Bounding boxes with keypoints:
= = = = =
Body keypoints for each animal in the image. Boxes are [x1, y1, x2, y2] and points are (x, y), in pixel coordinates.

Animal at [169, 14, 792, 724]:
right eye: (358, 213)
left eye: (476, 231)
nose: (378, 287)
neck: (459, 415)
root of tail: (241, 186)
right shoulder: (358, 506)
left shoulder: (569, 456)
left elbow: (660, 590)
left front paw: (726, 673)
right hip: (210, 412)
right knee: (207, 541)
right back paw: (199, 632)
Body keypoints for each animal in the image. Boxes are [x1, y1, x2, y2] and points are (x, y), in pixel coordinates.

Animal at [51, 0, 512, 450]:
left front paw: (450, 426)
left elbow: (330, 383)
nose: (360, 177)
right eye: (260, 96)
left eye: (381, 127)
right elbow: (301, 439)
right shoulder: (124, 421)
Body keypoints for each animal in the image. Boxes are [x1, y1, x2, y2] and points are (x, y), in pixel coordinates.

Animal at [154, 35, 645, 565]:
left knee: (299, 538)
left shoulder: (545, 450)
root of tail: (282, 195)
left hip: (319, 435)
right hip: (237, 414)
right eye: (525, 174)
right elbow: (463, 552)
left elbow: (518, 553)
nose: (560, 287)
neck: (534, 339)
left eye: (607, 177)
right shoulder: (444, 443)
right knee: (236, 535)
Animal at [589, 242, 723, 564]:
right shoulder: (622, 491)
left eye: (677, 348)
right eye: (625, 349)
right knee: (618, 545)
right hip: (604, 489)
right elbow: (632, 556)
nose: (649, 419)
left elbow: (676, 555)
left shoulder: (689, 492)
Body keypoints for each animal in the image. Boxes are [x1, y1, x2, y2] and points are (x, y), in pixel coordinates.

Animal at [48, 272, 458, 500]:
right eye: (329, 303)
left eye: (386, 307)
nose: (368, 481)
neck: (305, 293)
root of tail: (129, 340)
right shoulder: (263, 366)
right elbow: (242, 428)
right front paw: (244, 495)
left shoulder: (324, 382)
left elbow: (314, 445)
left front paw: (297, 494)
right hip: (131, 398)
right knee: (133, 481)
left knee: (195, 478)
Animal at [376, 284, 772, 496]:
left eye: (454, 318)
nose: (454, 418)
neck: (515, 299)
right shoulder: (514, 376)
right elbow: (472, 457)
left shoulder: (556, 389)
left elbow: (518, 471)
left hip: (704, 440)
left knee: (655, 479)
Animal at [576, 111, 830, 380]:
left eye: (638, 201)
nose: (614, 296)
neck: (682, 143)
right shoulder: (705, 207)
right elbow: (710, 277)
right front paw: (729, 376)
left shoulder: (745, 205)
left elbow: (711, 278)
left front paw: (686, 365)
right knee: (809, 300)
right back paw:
= = = = =
Task objective:
You are asked to copy all of the entries above exactly.

Answer to this exercise:
Body keypoints for each animal in the image. Boxes are [x1, y1, x2, y2] and points are (x, y), in pixel coordinates.

Animal at [169, 14, 792, 724]:
right eye: (358, 213)
left eye: (476, 231)
nose: (378, 287)
neck: (459, 415)
root of tail: (241, 186)
right shoulder: (358, 506)
left shoulder: (569, 456)
left elbow: (660, 590)
left front paw: (726, 673)
right hip: (210, 412)
right knee: (207, 541)
right back paw: (199, 632)
Body keypoints for each animal in the image. Boxes are [x1, y1, x2, y2] and points are (x, y), in pixel coordinates.

Animal at [51, 0, 512, 450]:
left front paw: (450, 426)
left elbow: (330, 383)
nose: (360, 177)
right eye: (260, 96)
left eye: (381, 127)
right elbow: (301, 439)
right shoulder: (124, 421)
Body keypoints for each animal in the image. Boxes are [x1, y1, x2, y2] and points are (x, y), in pixel coordinates.

Animal at [154, 35, 645, 565]:
left knee: (299, 538)
left shoulder: (545, 450)
root of tail: (282, 195)
left hip: (319, 435)
right hip: (237, 414)
right eye: (525, 174)
right elbow: (463, 552)
left elbow: (518, 553)
nose: (560, 287)
neck: (534, 339)
left eye: (607, 177)
right shoulder: (444, 443)
right knee: (236, 535)
Animal at [589, 242, 723, 564]:
right shoulder: (622, 491)
left eye: (677, 348)
right eye: (625, 349)
right knee: (618, 545)
right hip: (604, 489)
right elbow: (632, 556)
nose: (649, 419)
left elbow: (676, 555)
left shoulder: (689, 492)
Body keypoints for each animal in the image. Boxes are [x1, y1, x2, y2] and points are (x, y), in pixel coordinates.

Animal at [48, 272, 458, 500]:
right eye: (329, 303)
left eye: (386, 307)
nose: (368, 481)
neck: (305, 293)
root of tail: (129, 340)
right shoulder: (263, 366)
right elbow: (242, 428)
right front paw: (244, 495)
left shoulder: (324, 382)
left elbow: (314, 445)
left front paw: (297, 494)
right hip: (131, 398)
right knee: (133, 481)
left knee: (195, 478)
Animal at [376, 284, 772, 496]:
left eye: (454, 318)
nose: (454, 418)
neck: (515, 299)
right shoulder: (514, 376)
right elbow: (472, 457)
left shoulder: (556, 389)
left elbow: (518, 471)
left hip: (704, 440)
left knee: (655, 479)
Animal at [576, 111, 830, 380]:
left eye: (638, 201)
nose: (614, 296)
neck: (682, 143)
right shoulder: (705, 207)
right elbow: (710, 277)
right front paw: (729, 376)
left shoulder: (745, 205)
left elbow: (711, 278)
left front paw: (686, 365)
right knee: (809, 300)
right back paw:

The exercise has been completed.